Ahí adquiere una importancia fundamental que haya escogido como protagonista principal de Parthenope a una actriz con poquísima experiencia cinematográfica previa como Dalla Porta. El proceso de filmación, el propio trabajo de dirección de Sorrentino, e incluso la interacción con sus compañeros de reparto claramente van moldeando a una actriz que empieza deslumbrando con una fotogenia visceral, espontánea, para luego ir añadiendo sucesivas capas de dolor y de frustración sobre su figura (de nuevo la muerte inesperada de un familiar se cierne sobre la narración) que enturbian esa mirada limpia, si bien algo descarada, que caracteriza a sus primeras apariciones.
No es baladí, en ese sentido, el juego que establece el director con el erotismo que desprende la joven intérprete. En los primeros compases del metraje, se recrea en él casi con deleite, transmitiendo así el deseo que provoca tanto en el hijo de su ama de llaves, Sandrino (Darío Aita), como en su propio hermano, Raimondo (Daniele Rienzo). Pero, en realidad, por lo que ambos se sienten atraídos, igual que todos los hombres que pululan a su alrededor, no es por la propia Parthenope, sino por su juventud. No están interesados en compartir su sexualidad con ella, sino que, en una lectura cuasi vampírica de las relaciones íntimas, lo que quieren es alimentarse de su lozanía: en cierta manera, robar una parte de su inocencia.
De la misma manera que el epítome de esa visión egoísta del sexo es, para sorpresa de nadie, un miembro del clero como el Cardenal Tesorone (Peppe Lanzetta), su antítesis toma la forma corpórea de uno de los grandes héroes literarios de Sorrentino, el escritor John Cheever (Gary Oldman). Sin la interferencia de la líbido debido a su homosexualidad, es quien mejor entiende lo que hace deslumbrante a Parthenope, su juventud, y por eso mismo es también el único que le invita a abrazarla, a no desperdiciarla. Porque ese Oldman envejecido, tambaleante por el alcohol que consume a su personaje, está cargado de la misma melancolía insondable que lleva Sandrelli en la mirada en las secuencias donde interpreta a la versión mayor de la protagonista.

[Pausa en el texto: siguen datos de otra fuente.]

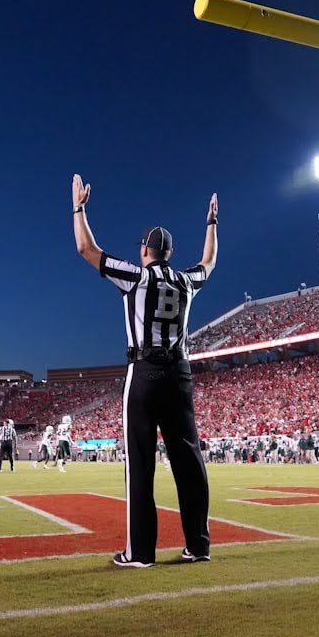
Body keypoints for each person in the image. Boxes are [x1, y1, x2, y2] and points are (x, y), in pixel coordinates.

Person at [71, 172, 216, 568]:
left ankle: (141, 552)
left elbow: (87, 248)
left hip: (145, 370)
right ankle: (198, 545)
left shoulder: (136, 276)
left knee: (140, 463)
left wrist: (79, 208)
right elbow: (209, 262)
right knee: (189, 460)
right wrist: (211, 224)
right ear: (169, 252)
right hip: (180, 374)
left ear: (144, 250)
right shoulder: (185, 281)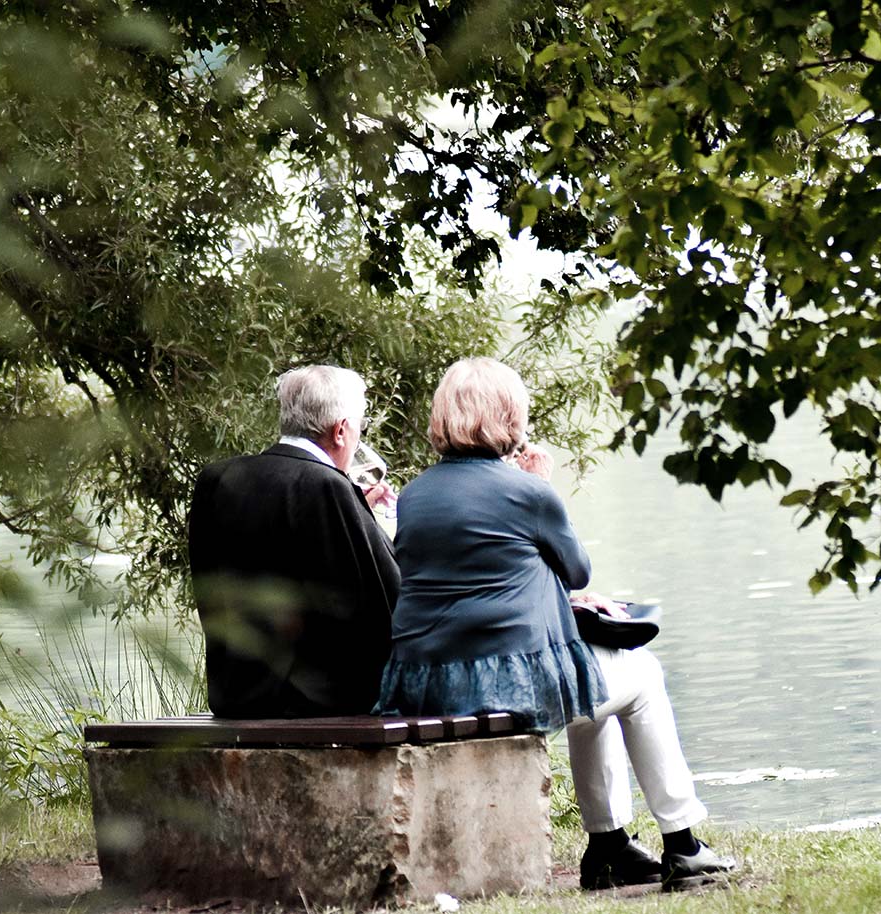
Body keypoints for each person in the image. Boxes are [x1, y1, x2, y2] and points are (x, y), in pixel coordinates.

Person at [375, 357, 734, 889]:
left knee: (598, 689)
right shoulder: (527, 492)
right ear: (508, 416)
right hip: (505, 686)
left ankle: (609, 845)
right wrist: (540, 485)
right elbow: (577, 569)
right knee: (642, 675)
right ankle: (682, 842)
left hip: (427, 682)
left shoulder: (415, 495)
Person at [189, 365, 399, 718]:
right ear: (342, 430)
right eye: (360, 428)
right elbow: (384, 599)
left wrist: (357, 507)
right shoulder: (327, 487)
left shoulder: (216, 480)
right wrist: (379, 525)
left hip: (234, 695)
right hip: (317, 702)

La elección de ambos actores por parte de Sorrentino no pretende solamente retratar en pantalla los estragos del tiempo (una idea que ya apuntan las apariciones de Flora Malva (Isabella Ferrari) y Greta Cool (Luisa Ranieri)), sino sobre todo utilizar la veteranía de ambos para incidir en, hasta qué punto, envejecer también es verse obligado a reconciliarse con el hecho de que ya no quede apenas rastro de ese fulgor casi insoportable que trae consigo la lozanía.